A distinctive feature of Indian admiralty law is the recognition of possessory liens and statutory rights in addition to maritime liens. While maritime liens (e.g., crew wages, salvage, collision, port dues) attach to the vessel irrespective of ownership changes, other claims (necessaries, repair, towage) are not maritime liens but supported by the statutory right to arrest. The security provided covers all types of claims. For arbitration awards, the security obtained through arrest covers not only the principal awarded amount but also interest, costs, and any post-award expenses. Courts typically direct that the security amount include interest at a reasonable rate (currently 8-10% per annum) and estimated costs of execution.

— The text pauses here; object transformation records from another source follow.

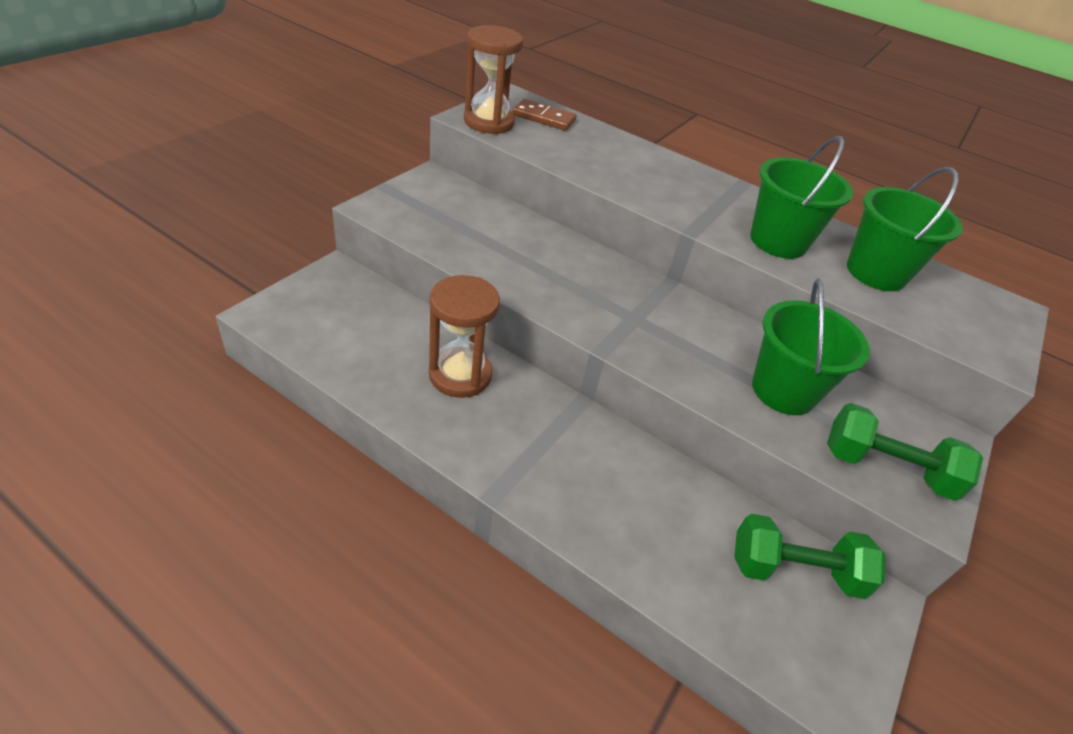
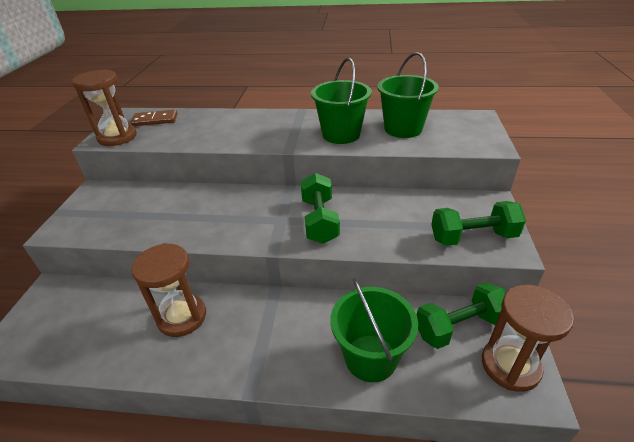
camera: 20 degrees left, 5 degrees down
(684, 342) = (319, 220): none -> green dumbbell
(783, 390) = (392, 221): green bucket -> green bucket (370, 357)
(834, 653) = (510, 365): none -> brown hourglass

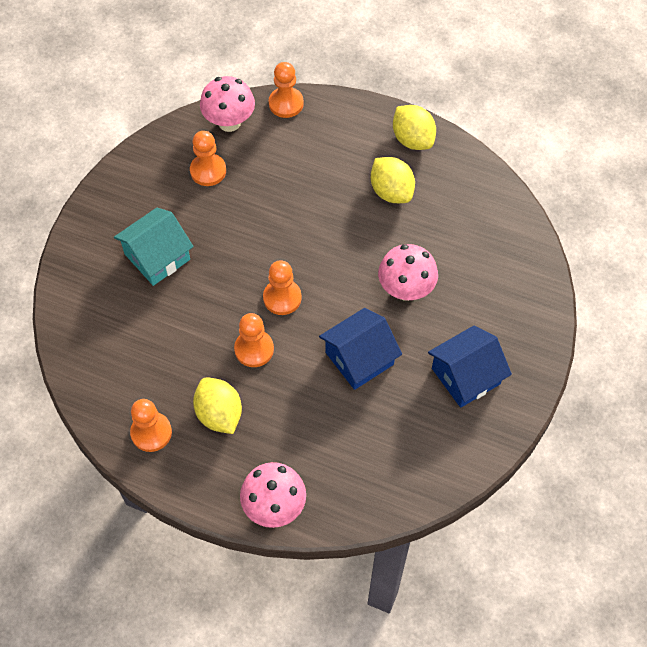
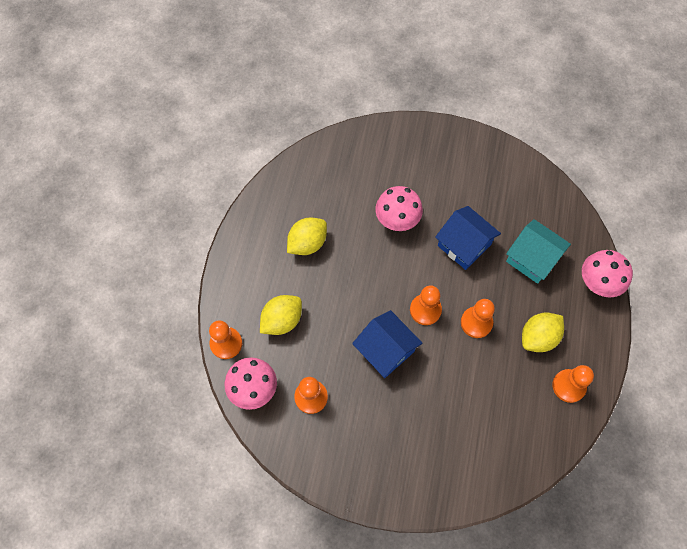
camera: 100 degrees left, 5 degrees up
(157, 257) = (409, 421): turquoise house -> turquoise house (532, 258)
(412, 139) = (252, 234): yellow lemon -> yellow lemon (282, 320)
(465, 376) = (459, 173): blue house -> blue house (386, 350)

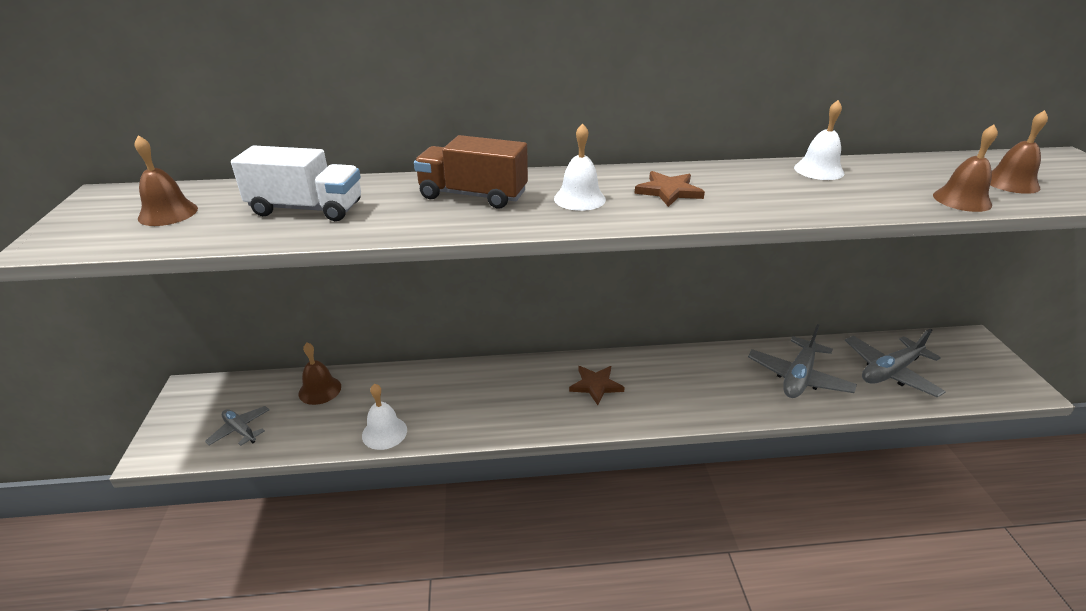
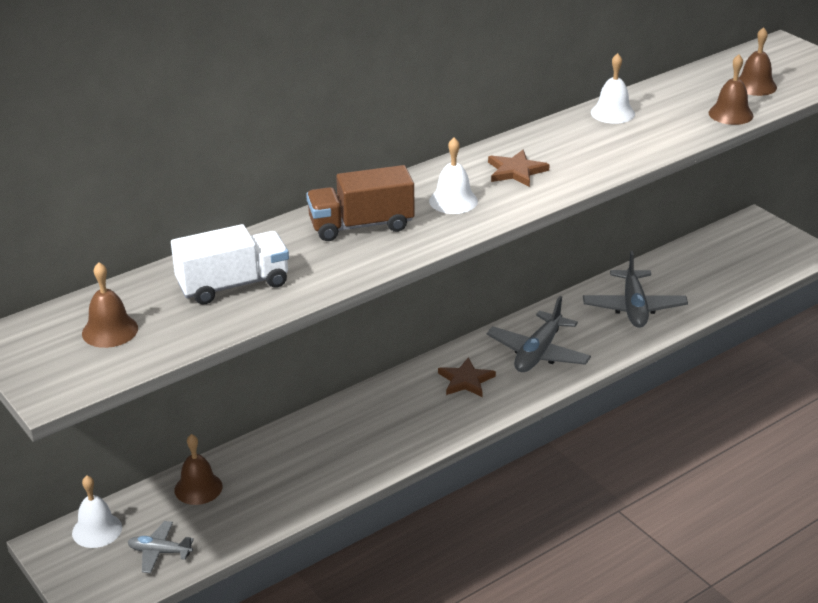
camera: 30 degrees left, 0 degrees up
(384, 432) = (308, 495): white bell -> white bell (97, 530)
(890, 372) = (703, 275): grey plane -> grey plane (538, 353)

Future developments likely include the ratification of the 1999 Arrest Convention by India, which would explicitly codify arrest for security in foreign arbitrations, and the adoption of the 2023 UNCITRAL Model Law on International Commercial Arbitration’s provisions on interim measures. Practitioners are monitoring the proposed Admiralty (Amendment) Bill, 2026, expected to reintroduce a section analogous to Article VII. Until then, strategic claimants should draft arbitration clauses with an Indian seat or, in the alternative, obtain express written consent from the shipowner to Indian admiralty jurisdiction for security purposes. Additionally, claimants may combine a substantive admiralty suit (e.g., for a debt or damage) with a prayer for arrest, even if the contract provides for arbitration — the court may stay the suit but maintain the arrest as security for the arbitration, as long as the maritime claim exists.
In summary, the arrest of a ship to obtain security for an arbitral award or court judgment is an indispensable remedy in Indian admiralty law. The legislative framework of the Admiralty Act 2017, interpreted harmoniously with the Arbitration Act, empowers courts to issue arrest orders that safeguard claimants against the risk of uncompensated claims. While foreign arbitrations face an explicit statutory gap, judicial innovation and alternative statutory routes (Section 9 of the Arbitration Act) have filled the void to a large extent. Claimants must act promptly, disclose fully, and work with specialized admiralty practitioners to navigate the procedural technicalities. Shipowners, on their part, should maintain adequate P&I cover and be prepared to furnish security promptly to avoid prolonged detention. As international trade expands and maritime disputes become more complex, ship arrest for security will continue to evolve, reinforcing India’s reputation as a fair, efficient, and commercially sensible admiralty jurisdiction.
The principles outlined herein reflect the law as of April 2026. Every maritime claim demands a tailored strategy, considering the nature of the claim, the vessel’s itinerary, the financial standing of the shipowner, and the terms of the underlying contract. No universal formula exists; however, the flexibility and discretionary power vested in Indian admiralty courts ensure that justice can be tailored to the specifics of each case. This Sixteenth Edition updates all earlier references, removes obsolete case citations, and integrates global best practices. The authors and publishers disclaim liability for any actions taken based on this content without independent legal advice.